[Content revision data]
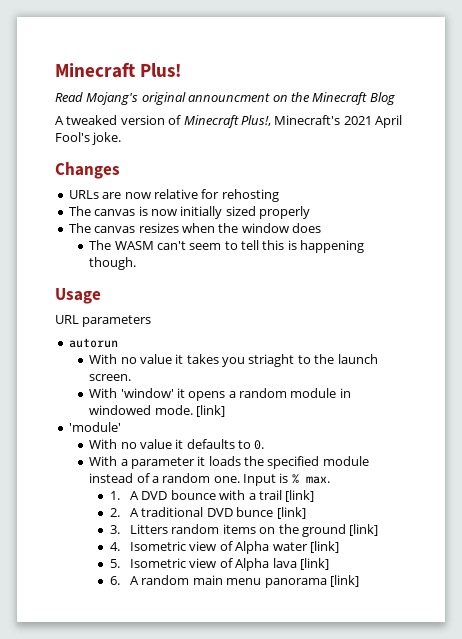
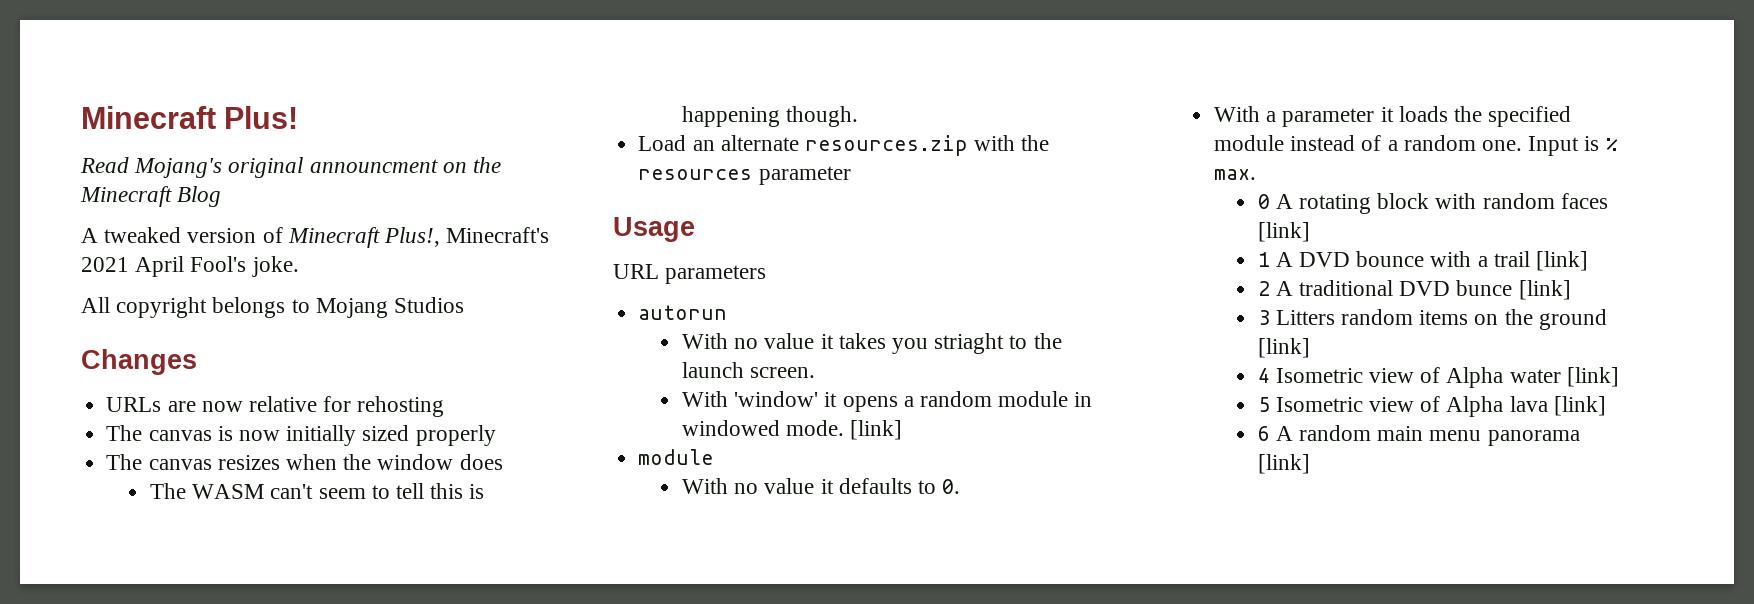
(122, 138) none -> [81,297,465,318] // All copyright belongs to Mojang Studios
(137, 263) none -> [638,135,1050,156] [638,166,851,185] // Load an alternate resources.zip with the resources parameter
[68,422,121,432] 'module' -> [638,449,715,465] module
[109,491,120,500] 1. -> [1257,193,1608,214] [1257,222,1310,242] [1257,252,1270,267] 0 A rotating block with random faces [link] // 1
[109,508,120,517] 2. -> [1257,281,1270,296] 2
[109,525,120,534] 3. -> [1257,310,1270,325] 3
[109,542,120,551] 4. -> [1257,368,1270,383] 4
[109,559,120,568] 5. -> [1257,397,1270,412] 5
[109,576,120,585] 6. -> [1257,426,1270,441] 6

Request —
Set down exactly, and only, the lines from the one containing "[109,491,120,500] 1. ->" through the final line of the entries above.

Your solution —
[109,491,120,500] 1. -> [1257,193,1608,214] [1257,222,1310,242] [1257,252,1270,267] 0 A rotating block with random faces [link] // 1
[109,508,120,517] 2. -> [1257,281,1270,296] 2
[109,525,120,534] 3. -> [1257,310,1270,325] 3
[109,542,120,551] 4. -> [1257,368,1270,383] 4
[109,559,120,568] 5. -> [1257,397,1270,412] 5
[109,576,120,585] 6. -> [1257,426,1270,441] 6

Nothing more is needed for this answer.